Manhattan's Hit Factory ends production after three decades of legendary music making
By Terry Kirby, Chief Reporter
Published : 07 February 2005
John Lennon spent the final evening of his life there and 50 Cent, the rapper, was stabbed on the pavement outside. It is also where Stevie Wonder, Paul Simon and Bruce Springsteen created iconic albums that became part of the history of music.
Now New York's opulent Hit Factory, one of the world's best-known recording studios, is to close, a victim of the new digital age.
The writing has been on the wall for the studio since its creator, Edward Germano, died in 2003. His widow, Janice Germano, has announced that all the Hit Factory's activities will be transferred to Miami, where Germano bought the former Criteria Recording in 1999.
Music industry insiders said that the studio had become a victim to falling production costs elsewhere. The rise of inexpensive digital equipment has allowed high-quality recordings to be achieved almost anywhere by amateurs. Companies are now questioning the costs of recording at places like the Hit Factory.

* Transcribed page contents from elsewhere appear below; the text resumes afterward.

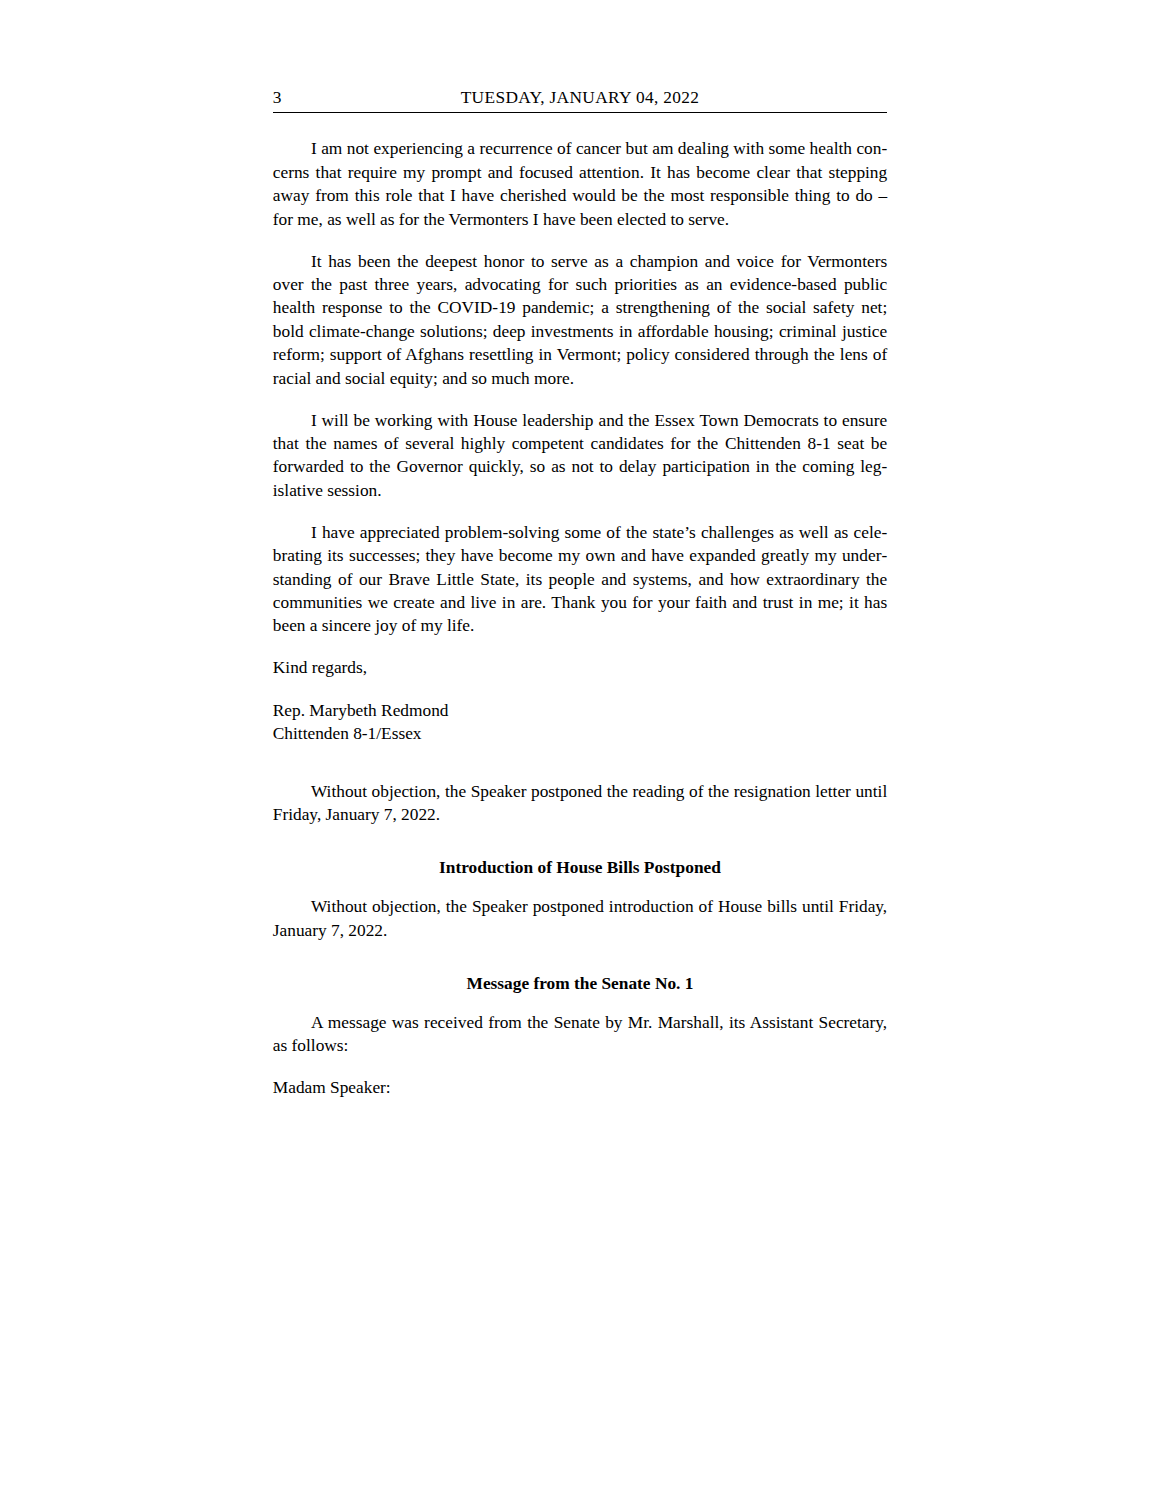3
TUESDAY, JANUARY 04, 2022
I am not experiencing a recurrence of cancer but am dealing with some health concerns that require my prompt and focused attention. It has become clear that stepping away from this role that I have cherished would be the most responsible thing to do – for me, as well as for the Vermonters I have been elected to serve.
It has been the deepest honor to serve as a champion and voice for Vermonters over the past three years, advocating for such priorities as an evidence-based public health response to the COVID-19 pandemic; a strengthening of the social safety net; bold climate-change solutions; deep investments in affordable housing; criminal justice reform; support of Afghans resettling in Vermont; policy considered through the lens of racial and social equity; and so much more.
I will be working with House leadership and the Essex Town Democrats to ensure that the names of several highly competent candidates for the Chittenden 8-1 seat be forwarded to the Governor quickly, so as not to delay participation in the coming legislative session.
I have appreciated problem-solving some of the state’s challenges as well as celebrating its successes; they have become my own and have expanded greatly my understanding of our Brave Little State, its people and systems, and how extraordinary the communities we create and live in are. Thank you for your faith and trust in me; it has been a sincere joy of my life.
Kind regards,
Rep. Marybeth Redmond
Chittenden 8-1/Essex
Without objection, the Speaker postponed the reading of the resignation letter until Friday, January 7, 2022.
Introduction of House Bills Postponed
Without objection, the Speaker postponed introduction of House bills until Friday, January 7, 2022.
Message from the Senate No. 1
A message was received from the Senate by Mr. Marshall, its Assistant Secretary, as follows:
Madam Speaker:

"The Hit Factory paved the way for how recording studios approached the artistic process of making music," Mrs Germano said in a statement. "In doing so, it forever changed the way artists thought about creating records and raised the artform to a new level of innovation. That approach will continue in its Miami facility."

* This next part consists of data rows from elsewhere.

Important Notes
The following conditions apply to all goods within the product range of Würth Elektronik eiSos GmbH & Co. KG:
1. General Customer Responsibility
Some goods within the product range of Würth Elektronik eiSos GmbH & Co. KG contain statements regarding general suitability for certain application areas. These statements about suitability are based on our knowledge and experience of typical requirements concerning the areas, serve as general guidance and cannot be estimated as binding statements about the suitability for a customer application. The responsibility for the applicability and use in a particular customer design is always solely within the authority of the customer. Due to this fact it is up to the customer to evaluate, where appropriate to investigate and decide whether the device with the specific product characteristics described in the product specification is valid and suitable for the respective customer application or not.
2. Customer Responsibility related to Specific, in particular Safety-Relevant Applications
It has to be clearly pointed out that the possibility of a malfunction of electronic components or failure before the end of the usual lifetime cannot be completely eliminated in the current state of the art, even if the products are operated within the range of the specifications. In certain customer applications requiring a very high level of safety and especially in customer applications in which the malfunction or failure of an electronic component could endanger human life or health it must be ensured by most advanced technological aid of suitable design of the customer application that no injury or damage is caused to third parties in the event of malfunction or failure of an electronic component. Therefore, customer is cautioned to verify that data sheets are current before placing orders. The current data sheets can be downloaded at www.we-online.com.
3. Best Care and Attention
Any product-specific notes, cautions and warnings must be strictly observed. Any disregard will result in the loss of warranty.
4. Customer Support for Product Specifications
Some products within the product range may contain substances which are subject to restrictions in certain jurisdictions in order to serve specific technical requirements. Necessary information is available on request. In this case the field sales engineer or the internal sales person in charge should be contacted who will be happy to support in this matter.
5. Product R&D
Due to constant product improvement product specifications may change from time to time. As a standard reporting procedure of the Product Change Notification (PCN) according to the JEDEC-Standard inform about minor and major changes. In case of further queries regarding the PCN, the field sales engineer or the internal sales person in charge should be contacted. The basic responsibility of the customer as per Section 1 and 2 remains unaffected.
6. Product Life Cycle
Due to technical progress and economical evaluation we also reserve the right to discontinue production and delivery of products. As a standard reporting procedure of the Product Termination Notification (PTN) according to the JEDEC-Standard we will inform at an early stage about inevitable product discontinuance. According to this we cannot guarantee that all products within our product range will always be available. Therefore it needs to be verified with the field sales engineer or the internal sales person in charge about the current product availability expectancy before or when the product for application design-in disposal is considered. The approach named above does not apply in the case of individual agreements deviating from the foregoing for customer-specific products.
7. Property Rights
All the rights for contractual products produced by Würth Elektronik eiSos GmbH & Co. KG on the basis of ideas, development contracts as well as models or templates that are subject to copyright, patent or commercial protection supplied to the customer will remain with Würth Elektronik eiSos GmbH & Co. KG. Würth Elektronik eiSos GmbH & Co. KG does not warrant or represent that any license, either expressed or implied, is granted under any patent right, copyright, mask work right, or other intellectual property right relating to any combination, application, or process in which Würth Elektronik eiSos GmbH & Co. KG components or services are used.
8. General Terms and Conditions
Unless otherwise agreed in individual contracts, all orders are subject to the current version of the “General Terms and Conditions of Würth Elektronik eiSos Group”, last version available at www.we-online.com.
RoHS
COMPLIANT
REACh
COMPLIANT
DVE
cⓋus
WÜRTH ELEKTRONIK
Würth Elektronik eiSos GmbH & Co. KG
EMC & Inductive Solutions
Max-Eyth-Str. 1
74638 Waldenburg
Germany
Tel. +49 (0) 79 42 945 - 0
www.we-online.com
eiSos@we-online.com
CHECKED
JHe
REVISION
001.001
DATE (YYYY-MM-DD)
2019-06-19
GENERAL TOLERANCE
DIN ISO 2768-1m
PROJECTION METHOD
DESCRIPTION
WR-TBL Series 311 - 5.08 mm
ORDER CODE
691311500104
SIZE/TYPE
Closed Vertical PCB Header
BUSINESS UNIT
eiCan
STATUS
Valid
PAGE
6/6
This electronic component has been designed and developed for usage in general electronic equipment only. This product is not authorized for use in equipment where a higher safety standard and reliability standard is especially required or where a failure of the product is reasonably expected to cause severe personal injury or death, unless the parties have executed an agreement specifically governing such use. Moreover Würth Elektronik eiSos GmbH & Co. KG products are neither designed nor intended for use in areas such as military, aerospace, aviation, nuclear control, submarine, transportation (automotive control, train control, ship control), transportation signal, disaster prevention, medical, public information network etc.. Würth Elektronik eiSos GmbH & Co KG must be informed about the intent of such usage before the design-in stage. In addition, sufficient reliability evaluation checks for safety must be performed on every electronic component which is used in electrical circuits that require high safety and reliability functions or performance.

Germano, himself once a singer, became a producer and A&R man for RCA. He bought the studios, already a favourite for many artists, from Jerry Ragavoy, a producer-composer, in 1975, but moved them into new premises in West 54th Street in the centre of Manhattan.
As rock music expanded into a global, multi-million pound industry during the late Seventies, Germano created an environment where every whim of the pampered star was catered to. The six-storey, 100,000sq ft complex eventually boasted seven state-of-the-art recording studios and five mastering suites, a gym, a steam room and two-bedroom apartments for visiting artists. Germano is said to have ripped up carpets if they bothered the eye of a star and once filled a studio with 40 bales of hay to make a country musician feel more at home.

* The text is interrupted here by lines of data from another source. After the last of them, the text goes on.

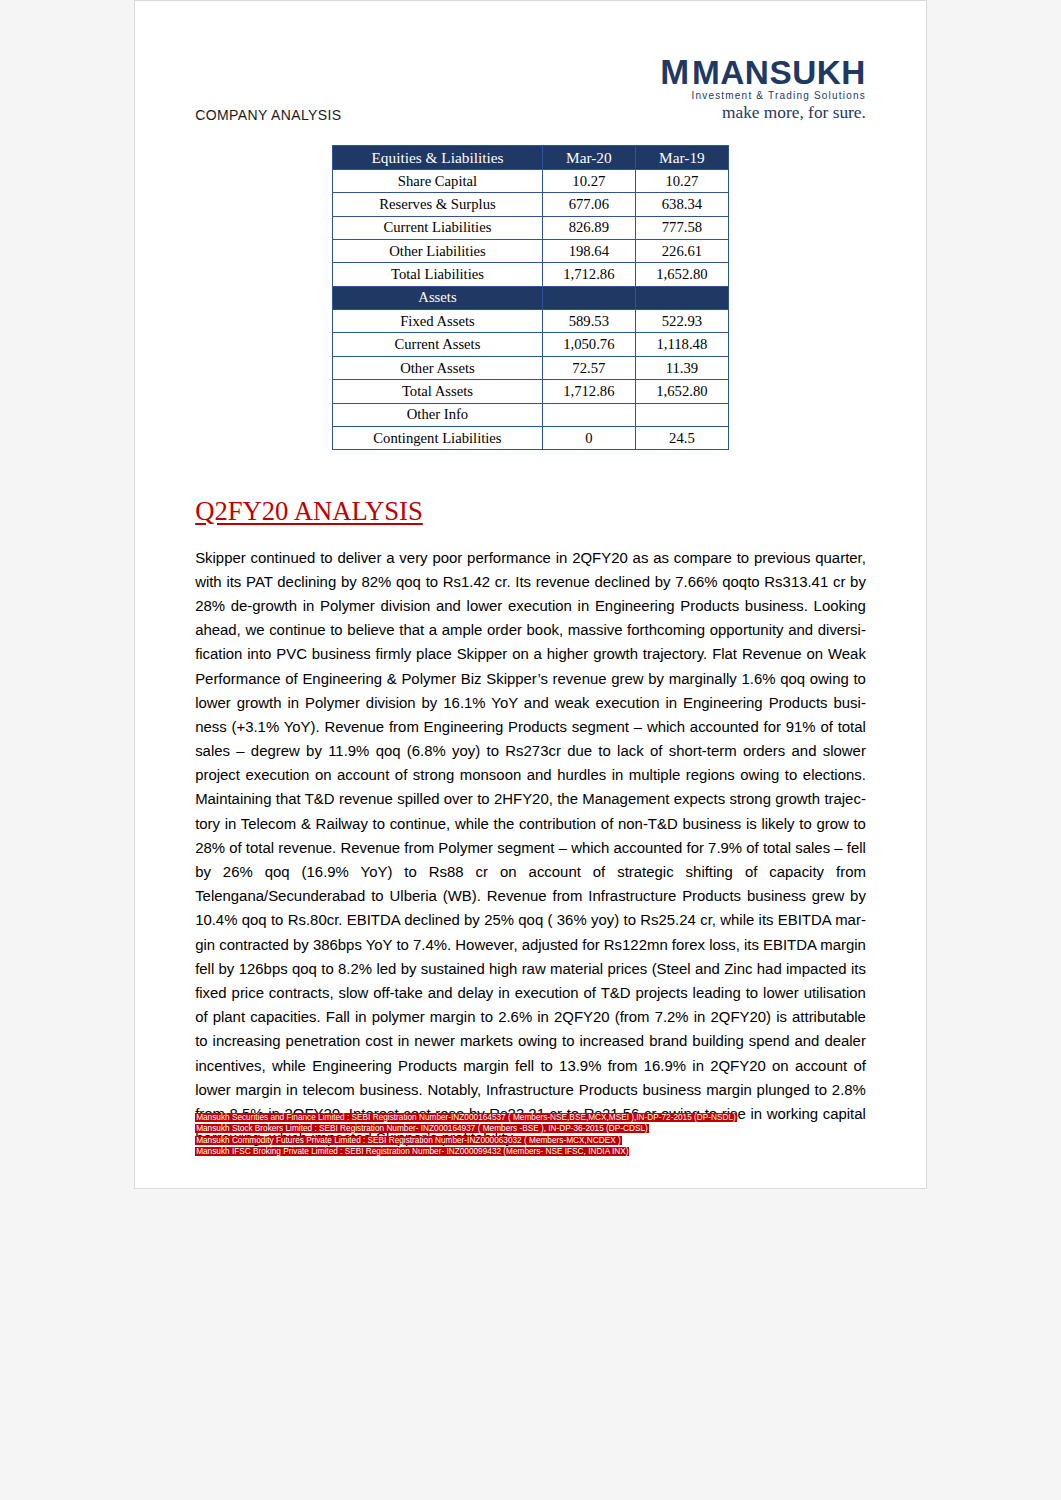COMPANY ANALYSIS
MMANSUKH
Investment & Trading Solutions
make more, for sure.
| Equities & Liabilities | Mar-20 | Mar-19 |
| --- | --- | --- |
| Share Capital | 10.27 | 10.27 |
| Reserves & Surplus | 677.06 | 638.34 |
| Current Liabilities | 826.89 | 777.58 |
| Other Liabilities | 198.64 | 226.61 |
| Total Liabilities | 1,712.86 | 1,652.80 |
| Assets | | |
| Fixed Assets | 589.53 | 522.93 |
| Current Assets | 1,050.76 | 1,118.48 |
| Other Assets | 72.57 | 11.39 |
| Total Assets | 1,712.86 | 1,652.80 |
| Other Info | | |
| Contingent Liabilities | 0 | 24.5 |
Q2FY20 ANALYSIS
Skipper continued to deliver a very poor performance in 2QFY20 as as compare to previous quarter, with its PAT declining by 82% qoq to Rs1.42 cr. Its revenue declined by 7.66% qoqto Rs313.41 cr by 28% de-growth in Polymer division and lower execution in Engineering Products business. Looking ahead, we continue to believe that a ample order book, massive forthcoming opportunity and diversification into PVC business firmly place Skipper on a higher growth trajectory. Flat Revenue on Weak Performance of Engineering & Polymer Biz Skipper’s revenue grew by marginally 1.6% qoq owing to lower growth in Polymer division by 16.1% YoY and weak execution in Engineering Products business (+3.1% YoY). Revenue from Engineering Products segment – which accounted for 91% of total sales – degrew by 11.9% qoq (6.8% yoy) to Rs273cr due to lack of short-term orders and slower project execution on account of strong monsoon and hurdles in multiple regions owing to elections. Maintaining that T&D revenue spilled over to 2HFY20, the Management expects strong growth trajectory in Telecom & Railway to continue, while the contribution of non-T&D business is likely to grow to 28% of total revenue. Revenue from Polymer segment – which accounted for 7.9% of total sales – fell by 26% qoq (16.9% YoY) to Rs88 cr on account of strategic shifting of capacity from Telengana/Secunderabad to Ulberia (WB). Revenue from Infrastructure Products business grew by 10.4% qoq to Rs.80cr. EBITDA declined by 25% qoq ( 36% yoy) to Rs25.24 cr, while its EBITDA margin contracted by 386bps YoY to 7.4%. However, adjusted for Rs122mn forex loss, its EBITDA margin fell by 126bps qoq to 8.2% led by sustained high raw material prices (Steel and Zinc had impacted its fixed price contracts, slow off-take and delay in execution of T&D projects leading to lower utilisation of plant capacities. Fall in polymer margin to 2.6% in 2QFY20 (from 7.2% in 2QFY20) is attributable to increasing penetration cost in newer markets owing to increased brand building spend and dealer incentives, while Engineering Products margin fell to 13.9% from 16.9% in 2QFY20 on account of lower margin in telecom business. Notably, Infrastructure Products business margin plunged to 2.8% from 8.5% in 2QFY20. Interest cost rose by Rs23.21 cr to Rs21.56 cr owing to rise in working capital borrowing, which impacted Skipper’s profitability.
Mansukh Securities and Finance Limited : SEBI Registration Number-INZ000164537 ( Members-NSE,BSE,MCX,MSEI ),IN-DP-72-2015 (DP-NSDL)
Mansukh Stock Brokers Limited : SEBI Registration Number- INZ000164937 ( Members -BSE ), IN-DP-36-2015 (DP-CDSL)
Mansukh Commodity Futures Private Limited : SEBI Registration Number-INZ000063032 ( Members-MCX,NCDEX )
Mansukh IFSC Broking Private Limited : SEBI Registration Number- INZ000099432 (Members- NSE IFSC, INDIA INX)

Germano's first important client was Stevie Wonder, who booked a three-day session and ended up working there for nine months, recording the material that would eventually comprise the Songs in the Key of Life triple album.
In 1979, John Lennon and Yoko One recorded the Double Fantasy album there, which became Lennon's last. Not long after it was released, Lennon and Ono spent the evening in the studio, mixing Ono's single "Walking on Thin Ice". Later that evening, Lennon was shot outside his apartment, just a little further north in Manhattan.
Other well-known albums recorded or part-recorded at The Hit Factory include the Rolling Stones' Emotional Rescue, Bruce Springsteen's Born in the USA and Paul Simon's Graceland. Artists who have recorded there include Michael Jackson, Tony Bennett, Madonna, U2, Barbra Streisand, Whitney Houston, Toni Braxton, Billy Joel, Jay-Z and Beyoncé.
In 1994, due partially to the success of Houston's recordings for the film The Bodyguard, music recorded, mastered or mixed at the Factory captured a record 41 Grammy nominations. It remained one of the landmark studios of the hip-hop era; in March 2000, 50 Cent suffered one of several attempts on his life when a gang stabbed him as he left the studio.
THE STUDIO'S HITS...
Paul Simon - Graceland (1986) The successful fusion of African and Latin rhythms was recorded partially at the Hit Factory. It reinvigorated Simon's career.
Stevie Wonder - Songs in the Key of Life (1976) At first seen as self-indulgent compared to the masterpieces of Talking Book and Innervisions that preceded it, 'Songs...' has been re-evaluated more favourably.
Bruce Springsteen - Born in the USA (1984) Probably The Boss's best selling album. It spawned seven hit singles and cemented his position as a major star.
...AND ONE MISS
The Rolling Stones - Emotional Rescue (1980) Viewed as one of the Stones' low points in the studio and recorded during the height of the Jagger/Richards rift, it fared badly compared to the well-received Some Girls two years earlier.